What this task involves:
Render the records as a Markdown table with the columns Row and Line, starting with the line containing "family: Saxifragaceae" and going on through the line containing "scientific name: Dioscorea nummularia", blank lines omitted.

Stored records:
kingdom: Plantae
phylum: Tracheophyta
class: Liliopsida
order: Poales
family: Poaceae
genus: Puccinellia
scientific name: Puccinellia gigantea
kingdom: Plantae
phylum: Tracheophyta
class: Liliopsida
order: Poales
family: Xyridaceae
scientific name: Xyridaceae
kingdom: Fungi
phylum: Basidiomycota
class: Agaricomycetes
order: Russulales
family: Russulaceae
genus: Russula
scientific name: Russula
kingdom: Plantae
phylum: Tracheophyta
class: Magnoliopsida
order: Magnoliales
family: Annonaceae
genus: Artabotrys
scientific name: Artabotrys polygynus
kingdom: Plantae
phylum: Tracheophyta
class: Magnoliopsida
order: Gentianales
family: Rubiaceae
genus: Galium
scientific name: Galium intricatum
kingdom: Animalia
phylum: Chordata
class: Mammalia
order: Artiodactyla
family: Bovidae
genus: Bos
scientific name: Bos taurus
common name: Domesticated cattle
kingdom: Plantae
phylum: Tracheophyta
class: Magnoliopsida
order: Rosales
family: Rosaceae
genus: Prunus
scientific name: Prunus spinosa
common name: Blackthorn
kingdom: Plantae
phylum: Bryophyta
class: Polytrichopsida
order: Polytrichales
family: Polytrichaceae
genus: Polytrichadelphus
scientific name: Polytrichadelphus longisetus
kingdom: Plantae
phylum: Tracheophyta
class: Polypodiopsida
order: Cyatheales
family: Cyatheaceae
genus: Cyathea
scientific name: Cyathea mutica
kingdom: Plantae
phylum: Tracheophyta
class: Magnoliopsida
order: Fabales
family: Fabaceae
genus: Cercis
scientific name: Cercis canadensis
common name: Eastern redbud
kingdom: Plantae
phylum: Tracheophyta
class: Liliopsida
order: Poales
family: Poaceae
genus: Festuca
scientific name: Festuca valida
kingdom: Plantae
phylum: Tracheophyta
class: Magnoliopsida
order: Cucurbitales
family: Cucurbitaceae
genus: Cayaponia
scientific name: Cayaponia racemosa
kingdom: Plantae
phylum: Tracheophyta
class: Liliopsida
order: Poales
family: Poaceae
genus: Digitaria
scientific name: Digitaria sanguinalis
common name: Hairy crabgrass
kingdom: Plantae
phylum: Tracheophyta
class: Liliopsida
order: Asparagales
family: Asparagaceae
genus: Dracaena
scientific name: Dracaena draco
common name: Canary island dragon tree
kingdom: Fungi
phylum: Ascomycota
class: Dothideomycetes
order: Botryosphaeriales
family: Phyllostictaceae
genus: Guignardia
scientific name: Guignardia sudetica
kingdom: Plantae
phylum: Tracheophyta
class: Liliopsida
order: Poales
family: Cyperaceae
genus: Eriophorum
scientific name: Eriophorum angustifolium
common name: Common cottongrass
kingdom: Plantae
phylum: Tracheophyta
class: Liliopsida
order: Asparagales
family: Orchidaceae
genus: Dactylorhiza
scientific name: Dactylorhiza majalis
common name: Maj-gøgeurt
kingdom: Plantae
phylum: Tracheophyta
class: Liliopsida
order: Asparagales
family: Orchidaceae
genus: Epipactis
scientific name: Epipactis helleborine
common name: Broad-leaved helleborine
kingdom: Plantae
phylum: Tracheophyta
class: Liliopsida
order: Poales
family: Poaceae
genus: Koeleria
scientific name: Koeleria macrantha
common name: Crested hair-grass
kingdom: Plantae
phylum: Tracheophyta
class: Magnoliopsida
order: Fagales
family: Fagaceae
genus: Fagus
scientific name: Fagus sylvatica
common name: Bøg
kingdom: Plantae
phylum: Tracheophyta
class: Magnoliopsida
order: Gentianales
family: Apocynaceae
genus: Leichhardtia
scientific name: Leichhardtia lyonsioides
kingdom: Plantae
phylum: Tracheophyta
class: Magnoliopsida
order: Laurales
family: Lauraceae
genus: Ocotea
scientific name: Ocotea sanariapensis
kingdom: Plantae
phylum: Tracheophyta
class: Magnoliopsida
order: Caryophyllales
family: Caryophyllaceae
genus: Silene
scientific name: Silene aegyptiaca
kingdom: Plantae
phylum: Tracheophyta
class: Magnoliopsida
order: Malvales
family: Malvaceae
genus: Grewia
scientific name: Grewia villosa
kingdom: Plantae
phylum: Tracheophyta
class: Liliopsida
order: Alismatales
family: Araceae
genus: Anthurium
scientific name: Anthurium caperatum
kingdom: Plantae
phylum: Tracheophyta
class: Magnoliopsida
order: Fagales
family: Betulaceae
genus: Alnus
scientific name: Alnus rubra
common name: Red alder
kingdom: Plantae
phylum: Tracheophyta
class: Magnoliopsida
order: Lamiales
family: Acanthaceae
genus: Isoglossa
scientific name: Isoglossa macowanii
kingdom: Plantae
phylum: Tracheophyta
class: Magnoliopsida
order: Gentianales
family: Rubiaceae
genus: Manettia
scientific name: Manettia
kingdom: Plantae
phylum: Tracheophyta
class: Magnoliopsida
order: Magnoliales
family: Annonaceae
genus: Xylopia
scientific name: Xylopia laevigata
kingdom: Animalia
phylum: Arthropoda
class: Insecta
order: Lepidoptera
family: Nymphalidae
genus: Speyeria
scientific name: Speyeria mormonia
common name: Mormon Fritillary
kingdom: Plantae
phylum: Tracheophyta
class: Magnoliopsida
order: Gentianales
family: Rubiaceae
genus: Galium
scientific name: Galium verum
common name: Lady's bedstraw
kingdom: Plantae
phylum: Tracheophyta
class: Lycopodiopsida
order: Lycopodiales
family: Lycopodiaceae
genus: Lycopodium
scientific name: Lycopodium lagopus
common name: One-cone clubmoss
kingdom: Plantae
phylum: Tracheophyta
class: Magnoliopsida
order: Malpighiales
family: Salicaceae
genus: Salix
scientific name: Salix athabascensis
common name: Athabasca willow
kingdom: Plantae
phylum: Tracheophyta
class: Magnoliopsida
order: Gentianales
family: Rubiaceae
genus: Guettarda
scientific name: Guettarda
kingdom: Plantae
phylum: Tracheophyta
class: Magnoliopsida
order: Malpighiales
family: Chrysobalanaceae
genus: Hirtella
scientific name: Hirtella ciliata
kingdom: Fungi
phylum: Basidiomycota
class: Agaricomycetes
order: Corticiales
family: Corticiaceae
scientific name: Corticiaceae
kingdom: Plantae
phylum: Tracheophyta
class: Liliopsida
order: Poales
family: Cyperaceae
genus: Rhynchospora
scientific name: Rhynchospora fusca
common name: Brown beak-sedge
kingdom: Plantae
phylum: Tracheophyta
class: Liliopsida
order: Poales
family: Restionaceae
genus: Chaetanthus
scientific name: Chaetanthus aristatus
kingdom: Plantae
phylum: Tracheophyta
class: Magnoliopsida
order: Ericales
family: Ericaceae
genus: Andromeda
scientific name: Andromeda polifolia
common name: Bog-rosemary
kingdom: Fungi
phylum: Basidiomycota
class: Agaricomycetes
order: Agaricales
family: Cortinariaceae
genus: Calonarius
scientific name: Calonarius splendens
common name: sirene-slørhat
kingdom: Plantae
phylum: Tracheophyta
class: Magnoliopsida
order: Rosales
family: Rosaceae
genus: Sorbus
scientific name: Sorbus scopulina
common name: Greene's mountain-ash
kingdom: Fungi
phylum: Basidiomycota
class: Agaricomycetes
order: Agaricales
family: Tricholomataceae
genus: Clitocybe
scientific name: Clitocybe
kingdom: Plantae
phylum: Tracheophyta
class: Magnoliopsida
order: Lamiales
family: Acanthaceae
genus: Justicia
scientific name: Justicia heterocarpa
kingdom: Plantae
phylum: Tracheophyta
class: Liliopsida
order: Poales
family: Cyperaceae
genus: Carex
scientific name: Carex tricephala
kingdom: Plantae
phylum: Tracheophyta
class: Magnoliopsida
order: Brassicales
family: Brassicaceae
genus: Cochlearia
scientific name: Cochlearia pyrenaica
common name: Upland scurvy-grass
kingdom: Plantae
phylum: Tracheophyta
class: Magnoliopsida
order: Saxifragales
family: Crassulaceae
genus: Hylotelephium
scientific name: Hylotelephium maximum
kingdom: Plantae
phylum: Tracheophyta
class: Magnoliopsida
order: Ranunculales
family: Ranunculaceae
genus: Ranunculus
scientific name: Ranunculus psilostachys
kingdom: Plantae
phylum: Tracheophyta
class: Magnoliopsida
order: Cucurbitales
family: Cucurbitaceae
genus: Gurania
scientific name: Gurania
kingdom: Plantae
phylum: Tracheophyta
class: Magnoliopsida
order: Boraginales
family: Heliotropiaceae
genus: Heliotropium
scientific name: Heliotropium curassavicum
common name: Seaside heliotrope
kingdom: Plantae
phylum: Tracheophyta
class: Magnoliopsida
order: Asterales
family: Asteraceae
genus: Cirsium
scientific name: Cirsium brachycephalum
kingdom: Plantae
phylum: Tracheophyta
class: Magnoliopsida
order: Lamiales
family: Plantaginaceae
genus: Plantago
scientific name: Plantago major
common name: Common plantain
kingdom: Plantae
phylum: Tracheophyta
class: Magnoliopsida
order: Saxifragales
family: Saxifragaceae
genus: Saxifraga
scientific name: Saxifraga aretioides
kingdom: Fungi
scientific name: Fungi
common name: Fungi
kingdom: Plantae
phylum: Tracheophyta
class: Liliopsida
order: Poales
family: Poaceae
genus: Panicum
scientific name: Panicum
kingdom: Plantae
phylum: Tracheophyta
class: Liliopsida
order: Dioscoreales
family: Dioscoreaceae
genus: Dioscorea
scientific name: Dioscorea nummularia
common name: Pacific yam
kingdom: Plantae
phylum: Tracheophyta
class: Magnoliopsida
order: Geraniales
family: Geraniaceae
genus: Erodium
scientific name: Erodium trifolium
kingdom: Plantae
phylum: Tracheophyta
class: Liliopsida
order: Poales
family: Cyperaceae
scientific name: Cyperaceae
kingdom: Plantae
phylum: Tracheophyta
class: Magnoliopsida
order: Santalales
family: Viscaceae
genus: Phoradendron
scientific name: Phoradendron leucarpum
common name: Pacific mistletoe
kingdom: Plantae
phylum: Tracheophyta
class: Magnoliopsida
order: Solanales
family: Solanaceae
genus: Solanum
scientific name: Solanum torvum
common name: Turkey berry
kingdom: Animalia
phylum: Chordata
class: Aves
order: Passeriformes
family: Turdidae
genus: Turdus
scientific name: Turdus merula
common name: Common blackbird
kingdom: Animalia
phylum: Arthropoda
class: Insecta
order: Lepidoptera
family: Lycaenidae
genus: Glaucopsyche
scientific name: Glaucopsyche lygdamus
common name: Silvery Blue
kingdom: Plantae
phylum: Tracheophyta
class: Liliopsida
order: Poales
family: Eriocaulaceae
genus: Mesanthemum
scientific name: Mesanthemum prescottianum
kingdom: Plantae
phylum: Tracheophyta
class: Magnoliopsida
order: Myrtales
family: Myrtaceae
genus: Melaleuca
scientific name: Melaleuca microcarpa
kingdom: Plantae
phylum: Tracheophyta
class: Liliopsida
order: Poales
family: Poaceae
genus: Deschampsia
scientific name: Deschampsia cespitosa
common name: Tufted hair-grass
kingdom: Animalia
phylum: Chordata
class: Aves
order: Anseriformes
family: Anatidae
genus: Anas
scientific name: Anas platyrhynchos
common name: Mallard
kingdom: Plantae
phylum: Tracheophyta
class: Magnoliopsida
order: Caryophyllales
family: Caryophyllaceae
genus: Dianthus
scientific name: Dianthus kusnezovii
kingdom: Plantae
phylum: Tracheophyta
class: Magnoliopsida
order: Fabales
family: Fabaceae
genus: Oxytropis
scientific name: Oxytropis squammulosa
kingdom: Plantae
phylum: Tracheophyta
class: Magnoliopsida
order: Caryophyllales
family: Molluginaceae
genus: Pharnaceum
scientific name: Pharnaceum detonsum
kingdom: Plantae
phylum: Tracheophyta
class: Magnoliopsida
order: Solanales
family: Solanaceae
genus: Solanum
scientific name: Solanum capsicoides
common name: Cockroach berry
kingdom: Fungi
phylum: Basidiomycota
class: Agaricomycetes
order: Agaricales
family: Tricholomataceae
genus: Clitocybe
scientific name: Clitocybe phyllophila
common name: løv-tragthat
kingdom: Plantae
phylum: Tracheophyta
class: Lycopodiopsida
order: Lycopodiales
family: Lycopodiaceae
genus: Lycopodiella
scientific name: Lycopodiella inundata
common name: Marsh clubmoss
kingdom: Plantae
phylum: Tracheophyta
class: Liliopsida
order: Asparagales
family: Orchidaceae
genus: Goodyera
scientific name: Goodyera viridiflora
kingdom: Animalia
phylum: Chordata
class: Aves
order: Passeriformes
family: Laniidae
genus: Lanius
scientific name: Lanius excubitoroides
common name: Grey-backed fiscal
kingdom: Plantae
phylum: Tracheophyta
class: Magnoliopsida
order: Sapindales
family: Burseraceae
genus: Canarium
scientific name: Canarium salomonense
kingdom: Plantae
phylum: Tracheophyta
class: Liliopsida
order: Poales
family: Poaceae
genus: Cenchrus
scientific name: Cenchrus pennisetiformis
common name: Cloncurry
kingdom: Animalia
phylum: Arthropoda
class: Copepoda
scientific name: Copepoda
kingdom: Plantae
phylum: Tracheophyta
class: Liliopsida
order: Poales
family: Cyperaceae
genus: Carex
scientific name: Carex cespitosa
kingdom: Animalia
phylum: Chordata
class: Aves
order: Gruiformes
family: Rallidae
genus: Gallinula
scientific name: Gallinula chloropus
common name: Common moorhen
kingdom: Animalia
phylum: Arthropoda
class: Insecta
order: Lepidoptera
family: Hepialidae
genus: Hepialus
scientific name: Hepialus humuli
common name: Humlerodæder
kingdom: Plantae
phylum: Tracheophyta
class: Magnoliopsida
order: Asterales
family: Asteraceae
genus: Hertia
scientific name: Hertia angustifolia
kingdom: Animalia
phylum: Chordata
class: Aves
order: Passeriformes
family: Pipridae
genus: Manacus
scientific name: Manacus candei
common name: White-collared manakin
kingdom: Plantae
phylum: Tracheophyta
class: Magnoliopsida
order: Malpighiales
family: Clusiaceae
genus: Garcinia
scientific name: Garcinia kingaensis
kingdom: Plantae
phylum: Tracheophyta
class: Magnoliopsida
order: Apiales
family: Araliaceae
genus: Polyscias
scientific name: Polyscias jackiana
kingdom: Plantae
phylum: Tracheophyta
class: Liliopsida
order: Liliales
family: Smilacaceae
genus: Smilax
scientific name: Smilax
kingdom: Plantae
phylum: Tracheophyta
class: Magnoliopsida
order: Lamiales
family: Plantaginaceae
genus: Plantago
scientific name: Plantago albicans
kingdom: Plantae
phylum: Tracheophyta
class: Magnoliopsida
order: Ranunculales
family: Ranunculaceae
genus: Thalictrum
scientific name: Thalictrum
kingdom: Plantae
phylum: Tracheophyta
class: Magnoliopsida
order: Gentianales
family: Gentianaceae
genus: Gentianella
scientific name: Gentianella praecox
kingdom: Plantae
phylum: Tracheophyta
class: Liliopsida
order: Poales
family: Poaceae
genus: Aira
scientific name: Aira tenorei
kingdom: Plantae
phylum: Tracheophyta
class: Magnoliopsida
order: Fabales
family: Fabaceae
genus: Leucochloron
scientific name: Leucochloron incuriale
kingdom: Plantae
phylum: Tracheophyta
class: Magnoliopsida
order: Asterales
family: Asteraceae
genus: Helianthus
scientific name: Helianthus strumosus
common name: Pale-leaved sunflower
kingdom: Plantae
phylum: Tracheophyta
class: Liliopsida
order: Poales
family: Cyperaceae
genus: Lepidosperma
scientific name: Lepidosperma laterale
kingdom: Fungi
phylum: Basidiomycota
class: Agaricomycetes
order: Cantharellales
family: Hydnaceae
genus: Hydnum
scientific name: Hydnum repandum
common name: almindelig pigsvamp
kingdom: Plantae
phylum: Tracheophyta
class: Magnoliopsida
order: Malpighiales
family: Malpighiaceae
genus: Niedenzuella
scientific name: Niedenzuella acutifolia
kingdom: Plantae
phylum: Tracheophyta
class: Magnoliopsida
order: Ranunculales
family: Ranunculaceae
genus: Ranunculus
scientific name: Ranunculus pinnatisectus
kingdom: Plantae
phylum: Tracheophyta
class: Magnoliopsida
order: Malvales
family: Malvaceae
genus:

Result for this task:
| Row | Line |
|---|---|
| 1 | family: Saxifragaceae |
| 2 | genus: Saxifraga |
| 3 | scientific name: Saxifraga aretioides |
| 4 | kingdom: Fungi |
| 5 | scientific name: Fungi |
| 6 | common name: Fungi |
| 7 | kingdom: Plantae |
| 8 | phylum: Tracheophyta |
| 9 | class: Liliopsida |
| 10 | order: Poales |
| 11 | family: Poaceae |
| 12 | genus: Panicum |
| 13 | scientific name: Panicum |
| 14 | kingdom: Plantae |
| 15 | phylum: Tracheophyta |
| 16 | class: Liliopsida |
| 17 | order: Dioscoreales |
| 18 | family: Dioscoreaceae |
| 19 | genus: Dioscorea |
| 20 | scientific name: Dioscorea nummularia |